Senior figures from Amec, Balfour Beatty and Tata and politicians meet to discuss setting up board to advise Indian government
Senior MPs and company bosses met for dinner last night to discuss opportunities for the UK to take advantage of the $500bn (£300bn) the Indian government plans to spend on infrastructure over the next five years.
Attending the dinner were senior representatives of UK companies Scott Wilson, Balfour Beatty Rail, Amec, JCB and Barclays Capital as well Indian companies Tata, Wipro, IIFCL and ICICI bank. Politicians present included Barry Gardiner, chair of the all-party parliamentary group, Patricia Hewitt, chair of the UK-India business council, and Geoffrey Clifton Brown, the shadow trade minister.

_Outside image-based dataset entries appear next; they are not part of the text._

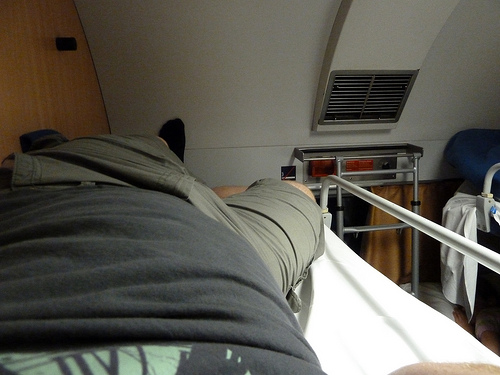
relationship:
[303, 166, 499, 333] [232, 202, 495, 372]
rail beside sheet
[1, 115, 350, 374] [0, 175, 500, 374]
man of bed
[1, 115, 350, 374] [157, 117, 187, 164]
man wearing sock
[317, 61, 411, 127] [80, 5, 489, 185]
air vent of wall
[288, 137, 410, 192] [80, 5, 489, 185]
machier of wall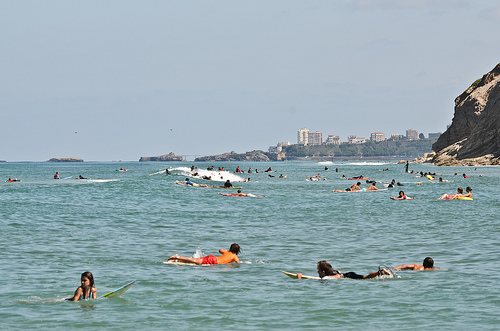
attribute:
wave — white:
[315, 159, 335, 166]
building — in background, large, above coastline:
[296, 125, 311, 145]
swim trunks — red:
[196, 253, 221, 268]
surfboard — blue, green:
[96, 279, 141, 307]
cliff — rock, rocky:
[394, 54, 500, 170]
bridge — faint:
[177, 152, 205, 164]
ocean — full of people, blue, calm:
[0, 159, 497, 330]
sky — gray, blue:
[0, 1, 499, 161]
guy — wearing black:
[294, 256, 403, 283]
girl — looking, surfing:
[63, 270, 99, 301]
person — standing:
[401, 160, 411, 173]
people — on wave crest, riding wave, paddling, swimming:
[161, 162, 233, 182]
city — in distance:
[267, 122, 452, 152]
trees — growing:
[282, 139, 434, 161]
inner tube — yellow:
[455, 195, 475, 202]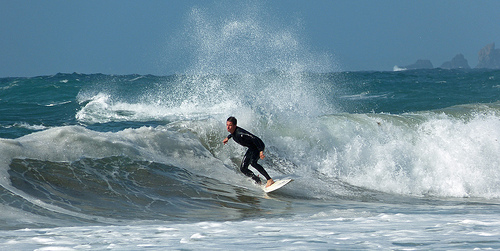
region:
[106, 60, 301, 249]
a man is surfing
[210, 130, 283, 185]
the suit is black in colour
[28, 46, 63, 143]
the water is greenish in colour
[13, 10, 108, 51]
the sky is blue in colour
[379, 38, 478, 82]
the mountains are on the horizon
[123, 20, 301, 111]
the water is raised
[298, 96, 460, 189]
the wave is white in colour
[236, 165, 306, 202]
the surfing board is white in colour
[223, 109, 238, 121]
the hair is black in colour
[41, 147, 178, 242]
the water is brown in colour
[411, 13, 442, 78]
There is a light blue sky that is in the distance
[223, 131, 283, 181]
This man is wearing a black wetsuit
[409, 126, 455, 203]
There is some high surf here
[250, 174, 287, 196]
There is a white surfboard that is present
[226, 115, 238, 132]
This man has a brown head of hair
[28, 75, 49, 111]
There is a bright blue color in the water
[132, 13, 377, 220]
Jackson Mingus took this photo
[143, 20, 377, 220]
This photo was taken in California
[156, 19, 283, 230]
This photo was taken in San Francisco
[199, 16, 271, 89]
This is a white spray of water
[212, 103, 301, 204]
surfer on a surf board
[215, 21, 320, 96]
white spray from the waves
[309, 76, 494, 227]
white foam from breaking waves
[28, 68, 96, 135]
choppy water in the ocean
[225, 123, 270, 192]
black wet suit on a surfer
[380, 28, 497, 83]
rocky structures in the distance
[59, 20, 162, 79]
blue sky on the horizon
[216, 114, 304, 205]
man surfing barefoot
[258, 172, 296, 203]
white surf board in the sea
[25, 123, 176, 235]
waves swelling to break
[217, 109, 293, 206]
Man on a skateboard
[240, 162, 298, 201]
Man riding a white skateboard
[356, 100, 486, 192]
Waves crashing in the ocean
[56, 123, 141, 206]
Waves crashing in the ocean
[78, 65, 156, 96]
Waves crashing in the ocean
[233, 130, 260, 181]
Man wearing a black wetsuit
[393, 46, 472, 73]
Mountains behind the ocean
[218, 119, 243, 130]
Man with black hair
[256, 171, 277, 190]
man barefoot on a skateboard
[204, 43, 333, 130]
Water spraying from waves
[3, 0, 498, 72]
blue of daytime sky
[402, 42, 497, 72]
rocks on water horizon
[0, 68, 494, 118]
surface of rough water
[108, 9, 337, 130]
water spray in the air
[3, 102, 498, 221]
front of crashing wave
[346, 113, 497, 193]
white water of crashed wave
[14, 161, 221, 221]
sea foam on wave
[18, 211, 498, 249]
white sea foam on surface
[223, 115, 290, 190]
man on white surfboard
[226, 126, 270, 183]
black wetsuit on man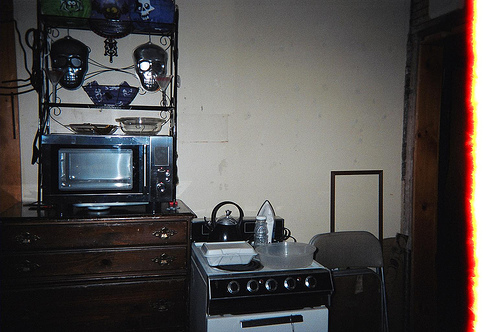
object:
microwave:
[40, 134, 177, 214]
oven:
[188, 213, 335, 331]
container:
[253, 241, 316, 271]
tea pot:
[201, 199, 245, 242]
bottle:
[251, 215, 268, 245]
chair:
[304, 230, 390, 331]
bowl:
[80, 80, 140, 108]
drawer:
[0, 220, 185, 251]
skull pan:
[131, 41, 169, 93]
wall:
[13, 1, 408, 244]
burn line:
[463, 0, 500, 332]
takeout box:
[198, 239, 257, 268]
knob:
[157, 182, 168, 195]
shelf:
[45, 202, 174, 206]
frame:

The all-party parliamentary group on UK-India trade and investment relations hopes to understand the barriers to British contract wins in India. Opportunities include the $50bn (£30bn) Delhi to Mumbai industrial corridor and high-speed railway lines connecting major cities. £4.5bn is earmarked to upgrade 25 airports and £27bn for roads and highway development. There are also plans for 276 port projects, valued at £6.3bn.
Plans are underway to set up a UK-India infrastructure board, comprising UK executives from banks, financiers, developers, infrastructure consultants, NGOs and universities, before the new year. Together they will offer complete packages, rather than piecemeal solutions, to the Indian government at national and state level. It is believed that this could be crucial as India is looking to fund 25% of its infrastructure through public private partnerships.
Delhi and Mumbai international airports became India’s first two PPP joint venture airports with investment in both airports estimated at more than £1.9bn. Mott Macdonald developed the masterplan for Delhi’s new international airport, which will ultimately have a capacity to handle 100 million passengers every year.
Several other UK firms are already working in India, including Bombardier, which supplies metro cars to the Delhi metro, Pinsent Masons, which supplies legal services for Delhi airport and Beckett Rankine, which did the masterplan for the new port of Krishnapatnam, north of Chennai.
More than 70 countries have come to the UK seeking advice on PPP. The UK has helped Singapore develop its PPP model, and it is now taking forward projects in education and sports infrastructure development.